The concept sounded very attractive. Customers with home computers could dial up the bank through a modem, call up account balances, transfer funds between accounts, pay bills, and monitor check clearings.

In addition, those banking at home could keep tabs on interest rates, get tips on financial planning, and even update their social calendars with upcoming special events in the Toledo area.

But the reality was that the Brickey family had to deal with a Tandy Radio Shack TRS-80 personal computer, lovingly nicknamed a "Trash-80" by users around the country.

Its power seemed perfectly adequate at the time - 16K of random-access memory.

There's a term you won't hear very often these days: 16K (16 kilobytes) translates into 16,384 bytes of information.
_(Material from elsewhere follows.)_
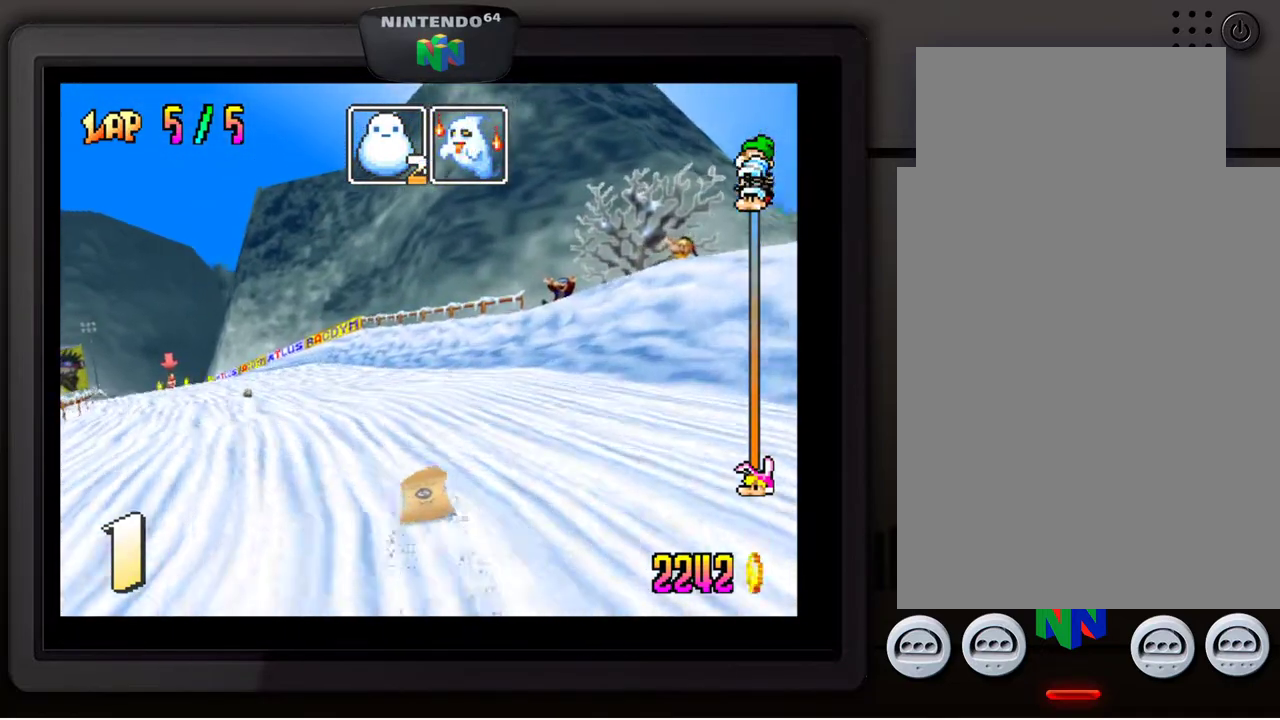
{"buttons": [], "left_stick": "down-left", "events": [[283, "left_stick", "center"], [383, "left_stick", "down-left"]]}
There are probably toasters with that much memory these days.

Even an outdated laptop computer today will have 32 megabytes of RAM, or 33 million bytes - 2,000 times the data the 16K held.

Hard drives nowadays can handle anywhere from 4 to 20 gigabytes, meaning billions of bytes.

To make matters worse, the primitive computer ran more than 100 times slower than the average computers of today.

Data had to be stored on cassettes or (later, with upgrades) on floppy discs. And the modem was painfully slow.

With all of those problems, you'd wonder how anybody could get interested in computer banking in the early 1980s.

But something must have worked right - an estimated 20 million Americans now do at least some banking online.

The Toledo Trust experiment was hailed by American Banker newspaper as being "in a class by itself" in 1983.

The technology was sold and re-sold over the years, and improved upon, and finally it resurfaced as Interpose software, offered by InteliData Technologies Corp., of Reston, Va.

At the Brickey house, home banking was fun for a few months, but the Trash-80 eventually got diverted to other uses, like cranking out mailing lists and bowling-league score sheets.

And we returned to doing banking the old-fashioned way.

Three teenage sons took over the computer and pretty well wrecked the keyboard playing primitive video games.

But, in a way, our early computer experiment was a success, too.

Son No. 2, Jon, now works with computers systems for a living, for the U.S. Army.

And he has fond memories of the Trash-80.

"I didn't need the computer for results, like adults did," he recalls.

"I just wanted to have fun and see what would happen. It took 10 to 20 minutes to load a word-processing program or game.

"Today, we get upset when it takes more than 3 seconds to load an Internet page.

"I was on my way to geekdom at the age of 12. I spent hours, sometimes staying up until 2 or 3 a.m., copying programs in the BASIC computer language from programming magazines.

"And for all my work, the resulting program was a 10-secon'video' of a cannon shooting a ball across the screen."

But, my son goes on, "Today I need results from my computer. It has to earn its place on my desk or end up in computer heaven.

"Kids today have great graphics for games, color printing, visual programming languages, and the Internet.

"It almost makes me wish that I were 12 and doing it all over again."

We've come a long way since the early 1980s - and now 100 million Americans enjoy the fruits of early home-computer experiments.

We get our e-mail at home and at the office, and we surf the Net when we wish. In seconds.

And, in the process, we created a whole new stock market.

Homer Brickey is The Blade's senior business writer.